Na verdade, defaults são bastante comuns, escreveu Beim, mas o envolvimento do segundo maior banco central do mundo eleva os riscos a um nível muito mais perigoso. "Quem resgataria o BCE?", questiona Beim, dizendo que a perspectiva de uma maciça baixa contábil da dívida periférica detida pelo banco central e por outras instituições é "assustadora demais para se imaginar".
Ontem, a troica formada pelo BCE, União Europeia (UE) e FMI declarou que a Grécia provavelmente vai receber a próxima parcela do seu pacote de resgate no começo do próximo mês. No entanto, o grupo de inspetores reconhece que a Grécia não conseguirá atingir a meta de redução do déficit em 2011, mas diz que as medidas adicionais adotadas pelos gregos para 2012 são adequadas, e que a meta de um déficit de 14,9 bilhões de euros será atingida.
O caminho a ser seguido pela Grécia, escreveu Beim, é sair da zona do euro.

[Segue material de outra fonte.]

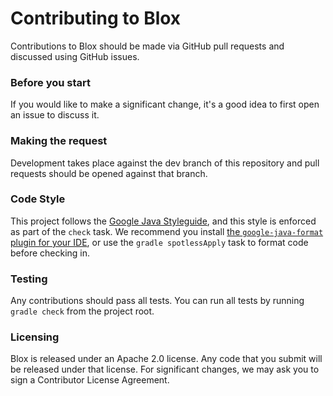 # Contributing to Blox
Contributions to Blox should be made via GitHub pull requests and discussed using GitHub issues.

### Before you start
If you would like to make a significant change, it's a good idea to first open an issue to discuss it.

### Making the request
Development takes place against the dev branch of this repository and pull requests should be opened against that branch.

### Code Style
This project follows the [Google Java Styleguide](https://google.github.io/styleguide/javaguide.html), and this style is enforced as part of the `check` task. We recommend you install [the `google-java-format` plugin for your IDE](https://github.com/google/google-java-format), or use the `gradle spotlessApply` task to format code before checking in.

### Testing
Any contributions should pass all tests. You can run all tests by running `gradle check` from the project root.

### Licensing
Blox is released under an Apache 2.0 license. Any code that you submit will be released under that license.
For significant changes, we may ask you to sign a Contributor License Agreement.
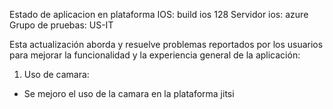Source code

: Estado de aplicacion en plataforma IOS:
build ios 128
Servidor ios: azure
Grupo de pruebas: US-IT

Esta actualización aborda y resuelve problemas reportados por los usuarios para mejorar la funcionalidad y la experiencia general de la aplicación:

1. Uso de camara:
- Se mejoro el uso de la camara en la plataforma jitsi


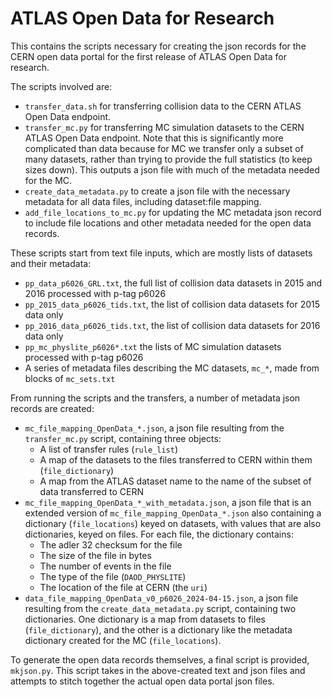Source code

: # ATLAS Open Data for Research

This contains the scripts necessary for creating the json records for the CERN open data portal for the first release of ATLAS Open Data for research.

The scripts involved are:

- `transfer_data.sh` for transferring collision data to the CERN ATLAS Open Data endpoint.
- `transfer_mc.py` for transferring MC simulation datasets to the CERN ATLAS Open Data endpoint. Note that this is significantly more complicated than data because for MC we transfer only a subset of many datasets, rather than trying to provide the full statistics (to keep sizes down). This outputs a json file with much of the metadata needed for the MC.
- `create_data_metadata.py` to create a json file with the necessary metadata for all data files, including dataset:file mapping.
- `add_file_locations_to_mc.py` for updating the MC metadata json record to include file locations and other metadata needed for the open data records.

These scripts start from text file inputs, which are mostly lists of datasets and their metadata:

- `pp_data_p6026_GRL.txt`, the full list of collision data datasets in 2015 and 2016 processed with p-tag p6026
- `pp_2015_data_p6026_tids.txt`, the list of collision data datasets for 2015 data only
- `pp_2016_data_p6026_tids.txt`, the list of collision data datasets for 2016 data only
- `pp_mc_physlite_p6026*.txt` the lists of MC simulation datasets processed with p-tag p6026
- A series of metadata files describing the MC datasets, `mc_*`, made from blocks of `mc_sets.txt`

From running the scripts and the transfers, a number of metadata json records are created:

- `mc_file_mapping_OpenData_*.json`, a json file resulting from the `transfer_mc.py` script, containing three objects:
    - A list of transfer rules (`rule_list`)
    - A map of the datasets to the files transferred to CERN within them (`file_dictionary`)
    - A map from the ATLAS dataset name to the name of the subset of data transferred to CERN
- `mc_file_mapping_OpenData_*_with_metadata.json`, a json file that is an extended version of `mc_file_mapping_OpenData_*.json` also containing a dictionary (`file_locations`) keyed on datasets, with values that are also dictionaries, keyed on files. For each file, the dictionary contains:
    - The adler 32 checksum for the file
    - The size of the file in bytes
    - The number of events in the file
    - The type of the file (`DAOD_PHYSLITE`)
    - The location of the file at CERN (the `uri`)
- `data_file_mapping_OpenData_v0_p6026_2024-04-15.json`, a json file resulting from the `create_data_metadata.py` script, containing two dictionaries. One dictionary is a map from datasets to files (`file_dictionary`), and the other is a dictionary like the metadata dictionary created for the MC (`file_locations`).

To generate the open data records themselves, a final script is provided, `mkjson.py`. This script takes in the above-created text and json files and attempts to stitch together the actual open data portal json files.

A fim de isolar outros membros da zona do euro das consequências da saída da Grécia, o BCE precisa fazer algo hostil a seu mandato: imprimir euros e permitir um fortalecimento temporário da inflação, que "não é literalmente um default sobre os instrumentos da dívida e por isso não parece ser um default", mas seria "um imposto camuflado" na zona do euro, diz o estudo.